L’IA nuit particulièrement aux enfants australiens
Pour retrouver les photos des enfants australiens, Han a « examiné moins de 0,0001 % des 5,85 milliards d’images et de légendes contenues dans l’ensemble de données ». Son échantillon étant si petit, Han s’attend à ce que ses conclusions représentent une sous-estimation significative du nombre d’enfants susceptibles d’être touchés par le scraping de données par l’IA.
« C’est étonnant que sur un échantillon aléatoire d’environ 5 000 photos, j’ai immédiatement sélectionné 190 photos d’enfants australiens », a déclaré Han à Ars. « On pourrait s’attendre à ce qu’il y ait plus de photos de chats que de photos personnelles d’enfants », puisque LAION-5B est un « reflet de l’ensemble d’Internet ».
LAION travaille avec HRW pour supprimer les liens vers toutes les images signalées, mais le nettoyage de l’ensemble des données ne semble pas être un processus rapide. Han a déclaré à Ars que, d’après son échange le plus récent avec l’association allemande à but non lucratif, LAION n’avait pas encore supprimé les liens vers les photos d’enfants brésiliens qu’elle avait signalées il y a un mois.
LAION a refusé la demande de commentaire d’Ars.
En juin, le porte-parole de LAION, Nathan Tyler, a déclaré à Ars que, « en tant qu’organisation bénévole à but non lucratif », LAION s’engage à faire sa part pour aider à résoudre le « problème plus vaste et très préoccupant » de l’utilisation abusive des données des enfants en ligne. Mais la suppression des liens de l’ensemble de données LAION-5B ne supprime pas les images en ligne, a noté Tyler, où elles peuvent toujours être référencées et utilisées dans d’autres ensembles de données d’IA, en particulier ceux qui s’appuient sur Common Crawl. Et Han a souligné que la suppression des liens de l’ensemble de données ne modifie pas les modèles d’IA qui ont déjà été formés sur eux.
« Les modèles d’IA actuels ne peuvent pas oublier les données sur lesquelles ils ont été formés, même si les données ont été ultérieurement supprimées de l’ensemble de données de formation », indique le rapport de Han.
Selon Han, les enfants dont les images sont utilisées pour former des modèles d’IA sont exposés à divers dangers, notamment au risque que les générateurs d’images puissent créer de manière plus convaincante des deepfakes nuisibles ou explicites. En Australie, le mois dernier, « environ 50 filles de Melbourne ont signalé que des photos de leurs profils sur les réseaux sociaux avaient été prises et manipulées à l’aide de l’IA pour créer des deepfakes sexuellement explicites d’elles, qui ont ensuite été diffusés en ligne », a rapporté Han.
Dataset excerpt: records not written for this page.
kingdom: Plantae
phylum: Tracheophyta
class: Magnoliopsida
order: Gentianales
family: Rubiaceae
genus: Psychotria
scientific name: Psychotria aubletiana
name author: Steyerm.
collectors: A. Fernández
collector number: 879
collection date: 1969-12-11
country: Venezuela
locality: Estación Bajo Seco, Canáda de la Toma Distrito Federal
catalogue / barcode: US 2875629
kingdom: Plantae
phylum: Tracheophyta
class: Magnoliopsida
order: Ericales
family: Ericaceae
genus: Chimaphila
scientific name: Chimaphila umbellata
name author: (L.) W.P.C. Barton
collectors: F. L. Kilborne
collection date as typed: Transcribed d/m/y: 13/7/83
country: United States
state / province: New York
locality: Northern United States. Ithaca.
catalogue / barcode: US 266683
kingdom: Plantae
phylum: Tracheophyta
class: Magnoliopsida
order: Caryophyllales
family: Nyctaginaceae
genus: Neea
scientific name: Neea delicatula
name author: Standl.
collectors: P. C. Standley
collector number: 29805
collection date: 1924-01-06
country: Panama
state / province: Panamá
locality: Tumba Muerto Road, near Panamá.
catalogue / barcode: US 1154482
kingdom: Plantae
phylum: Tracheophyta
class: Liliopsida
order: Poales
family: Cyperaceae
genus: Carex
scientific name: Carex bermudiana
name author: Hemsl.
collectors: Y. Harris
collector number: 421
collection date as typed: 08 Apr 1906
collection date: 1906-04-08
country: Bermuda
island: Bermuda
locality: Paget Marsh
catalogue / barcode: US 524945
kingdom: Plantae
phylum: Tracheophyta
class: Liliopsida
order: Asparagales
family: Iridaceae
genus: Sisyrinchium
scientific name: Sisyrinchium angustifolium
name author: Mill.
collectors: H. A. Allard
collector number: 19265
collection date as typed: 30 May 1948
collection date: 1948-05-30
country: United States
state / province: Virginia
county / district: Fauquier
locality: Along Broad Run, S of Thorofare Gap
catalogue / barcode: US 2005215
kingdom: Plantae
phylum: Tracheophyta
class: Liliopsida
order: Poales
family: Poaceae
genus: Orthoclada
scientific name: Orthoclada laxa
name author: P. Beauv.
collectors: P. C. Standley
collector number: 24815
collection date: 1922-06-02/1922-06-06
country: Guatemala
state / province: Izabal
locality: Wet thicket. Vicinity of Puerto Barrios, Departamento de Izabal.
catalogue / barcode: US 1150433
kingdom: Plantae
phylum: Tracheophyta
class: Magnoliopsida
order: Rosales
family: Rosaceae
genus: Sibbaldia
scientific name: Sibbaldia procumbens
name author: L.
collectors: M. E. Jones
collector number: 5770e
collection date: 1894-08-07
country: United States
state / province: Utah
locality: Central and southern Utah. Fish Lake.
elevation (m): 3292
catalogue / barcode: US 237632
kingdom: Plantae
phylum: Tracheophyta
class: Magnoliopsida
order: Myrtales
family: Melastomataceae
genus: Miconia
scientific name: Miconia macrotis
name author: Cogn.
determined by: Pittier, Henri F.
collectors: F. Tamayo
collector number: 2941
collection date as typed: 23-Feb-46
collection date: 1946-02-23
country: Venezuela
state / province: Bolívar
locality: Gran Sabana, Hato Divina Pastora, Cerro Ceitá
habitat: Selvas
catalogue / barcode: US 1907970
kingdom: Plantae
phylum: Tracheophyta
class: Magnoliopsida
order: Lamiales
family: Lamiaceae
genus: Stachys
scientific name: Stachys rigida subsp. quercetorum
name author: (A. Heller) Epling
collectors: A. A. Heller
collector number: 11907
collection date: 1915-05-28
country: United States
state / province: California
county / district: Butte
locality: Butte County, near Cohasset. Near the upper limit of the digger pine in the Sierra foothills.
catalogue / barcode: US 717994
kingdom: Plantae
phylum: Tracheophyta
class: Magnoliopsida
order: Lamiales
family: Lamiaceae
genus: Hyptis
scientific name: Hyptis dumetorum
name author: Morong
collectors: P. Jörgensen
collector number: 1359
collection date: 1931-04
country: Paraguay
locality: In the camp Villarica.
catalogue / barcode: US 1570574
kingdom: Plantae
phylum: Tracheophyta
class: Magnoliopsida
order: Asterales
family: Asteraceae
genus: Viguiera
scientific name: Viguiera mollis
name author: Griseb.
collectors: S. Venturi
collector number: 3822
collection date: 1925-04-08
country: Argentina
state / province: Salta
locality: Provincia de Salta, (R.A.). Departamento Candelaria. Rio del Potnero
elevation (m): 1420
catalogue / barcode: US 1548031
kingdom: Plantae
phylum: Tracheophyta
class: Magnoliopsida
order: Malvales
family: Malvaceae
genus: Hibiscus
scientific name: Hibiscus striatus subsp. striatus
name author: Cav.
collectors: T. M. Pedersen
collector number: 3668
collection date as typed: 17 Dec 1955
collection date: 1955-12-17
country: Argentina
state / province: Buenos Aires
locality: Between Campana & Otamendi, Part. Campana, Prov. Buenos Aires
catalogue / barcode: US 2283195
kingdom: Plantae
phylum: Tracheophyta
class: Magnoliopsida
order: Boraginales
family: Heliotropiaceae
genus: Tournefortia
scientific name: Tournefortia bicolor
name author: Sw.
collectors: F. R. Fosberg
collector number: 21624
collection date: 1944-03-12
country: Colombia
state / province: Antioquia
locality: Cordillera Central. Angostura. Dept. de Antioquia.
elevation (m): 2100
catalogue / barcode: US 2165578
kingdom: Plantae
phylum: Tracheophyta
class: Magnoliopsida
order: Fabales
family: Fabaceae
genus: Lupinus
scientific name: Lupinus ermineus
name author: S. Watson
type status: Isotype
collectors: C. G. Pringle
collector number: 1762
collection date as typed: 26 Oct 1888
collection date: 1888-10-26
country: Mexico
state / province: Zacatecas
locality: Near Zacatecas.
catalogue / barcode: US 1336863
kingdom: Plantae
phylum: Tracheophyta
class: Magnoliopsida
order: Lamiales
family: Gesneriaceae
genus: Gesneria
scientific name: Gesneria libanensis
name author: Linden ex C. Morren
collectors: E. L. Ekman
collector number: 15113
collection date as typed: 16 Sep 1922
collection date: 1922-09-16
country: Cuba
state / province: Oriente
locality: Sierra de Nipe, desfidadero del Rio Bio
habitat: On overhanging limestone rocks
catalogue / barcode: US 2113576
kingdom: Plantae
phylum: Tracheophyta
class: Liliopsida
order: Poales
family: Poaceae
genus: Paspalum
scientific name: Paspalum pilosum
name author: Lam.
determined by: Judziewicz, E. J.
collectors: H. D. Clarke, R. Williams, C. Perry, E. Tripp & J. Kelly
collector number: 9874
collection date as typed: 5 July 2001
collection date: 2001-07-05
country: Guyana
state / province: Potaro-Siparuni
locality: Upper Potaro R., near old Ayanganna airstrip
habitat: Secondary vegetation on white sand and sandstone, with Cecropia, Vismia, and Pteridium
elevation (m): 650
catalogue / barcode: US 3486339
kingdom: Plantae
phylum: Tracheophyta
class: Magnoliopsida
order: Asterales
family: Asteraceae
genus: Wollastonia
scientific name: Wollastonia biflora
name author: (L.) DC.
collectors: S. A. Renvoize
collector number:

Pour les enfants des Premières Nations, « y compris ceux identifiés dans les légendes comme appartenant aux peuples Anangu, Arrernte, Pitjantjatjara, Pintupi, Tiwi et Warlpiri », l’inclusion de liens vers des photos constitue une menace particulière. Étant donné que culturellement, les peuples des Premières Nations « restreignent la reproduction de photos de personnes décédées pendant les périodes de deuil », Han a déclaré que la formation de l’IA pourrait perpétuer les préjudices en rendant plus difficile le contrôle de la reproduction des images.
Une fois qu’un modèle d’IA s’entraîne sur les images, il existe d’autres risques évidents pour la vie privée, notamment la crainte que les modèles d’IA soient « connus pour divulguer des informations privées », a déclaré Han. Les garde-fous ajoutés aux générateurs d’images n’empêchent pas toujours ces fuites, certains outils étant « brisés à plusieurs reprises », a rapporté Han.
LAION recommande aux parents inquiets des risques liés à la vie privée de supprimer les images de leurs enfants en ligne, car c’est le moyen le plus efficace de prévenir les abus. Mais Han a déclaré à Ars que c’était « non seulement irréaliste, mais franchement scandaleux ».
« La réponse n’est pas d’appeler les enfants et les parents à supprimer les magnifiques photos d’enfants en ligne », a déclaré Han. « L’appel devrait être [for] une sorte de protection juridique pour ces photos, afin que les enfants n’aient pas à se demander toujours si leur selfie va être utilisé à mauvais escient.